## Questions to answer
- a) Duplicate, word for word, the part of the X-Men movie ranking piece that begins with the words containing "It’s more difficult" and ends with "at the bottom.".
- b) According to the X-Men movie ranking piece, the ranking comes on the eve of which movie's release?

With great power comes great responsibility. With peanut butter comes jelly. With your mom comes an entire biker gang behind an Arby’s, and with every new installment of a superhero movie comes the opportunity, nay, the RESPONSIBILITY, to rank all of those installments numerically. So it is, on the eve of the release of X-Men: Days Of Future Past, that we find ourselves with the task of ranking all of the previous X-Men movies. Just know: I didn’t choose this blog life, this blog life chose me, and thus it is I who will create the infallible, indefatigable, ecumenical, undisputed X-Men movie rankings for all eternity, for it is both my birthright and my birthduty. KNIVES OUT!
It’s more difficult to rank X-Men movies than it is to rank, say, Spider-Man movies, because whereas the Spider-Man movies range all the way from amazing to atrocious, the X-Men movies mostly only range from solid but unspectacular to the Brett Ratner one. At its heart, X-Men is really the story of a rocky bromance between a disabled psychic and a Holocaust survivor, and most of the movies thus far have been in the B range, with various mixes of good and bad. Except, of course, for the Brett Ratner one, which is inarguably terrible. So on that note, let’s just start at the bottom.
X-Men: The Last Stand
One thing that’s always struck me about the X-Men is that the best mutants have powers that are really well thought out (he can heal fast and has an indestructible metal welded to all his bones!) while the worst ones all have powers that feel like someone screamed them out while being hung upside down and being beaten with sticks. “His mutation is that he’s uh… kind of like a toad! Oh God please make it stop!”

## Records shown
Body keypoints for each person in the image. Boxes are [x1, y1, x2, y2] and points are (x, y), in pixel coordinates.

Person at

...

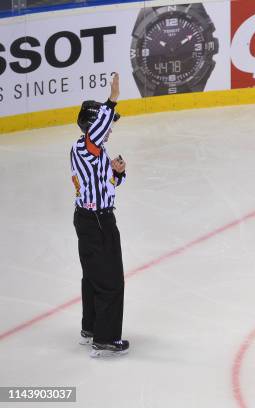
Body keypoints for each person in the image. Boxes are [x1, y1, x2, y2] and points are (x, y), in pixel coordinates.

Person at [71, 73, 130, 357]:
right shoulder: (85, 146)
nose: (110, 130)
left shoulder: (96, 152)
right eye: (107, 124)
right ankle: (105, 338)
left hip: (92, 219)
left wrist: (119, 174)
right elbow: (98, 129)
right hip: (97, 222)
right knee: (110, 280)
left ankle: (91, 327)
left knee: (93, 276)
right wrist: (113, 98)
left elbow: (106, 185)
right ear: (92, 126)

## Expected responses
- a)
It’s more difficult to rank X-Men movies than it is to rank, say, Spider-Man movies, because whereas the Spider-Man movies range all the way from amazing to atrocious, the X-Men movies mostly only range from solid but unspectacular to the Brett Ratner one. At its heart, X-Men is really the story of a rocky bromance between a disabled psychic and a Holocaust survivor, and most of the movies thus far have been in the B range, with various mixes of good and bad. Except, of course, for the Brett Ratner one, which is inarguably terrible. So on that note, let’s just start at the bottom.

- b) X-Men: Days Of Future Past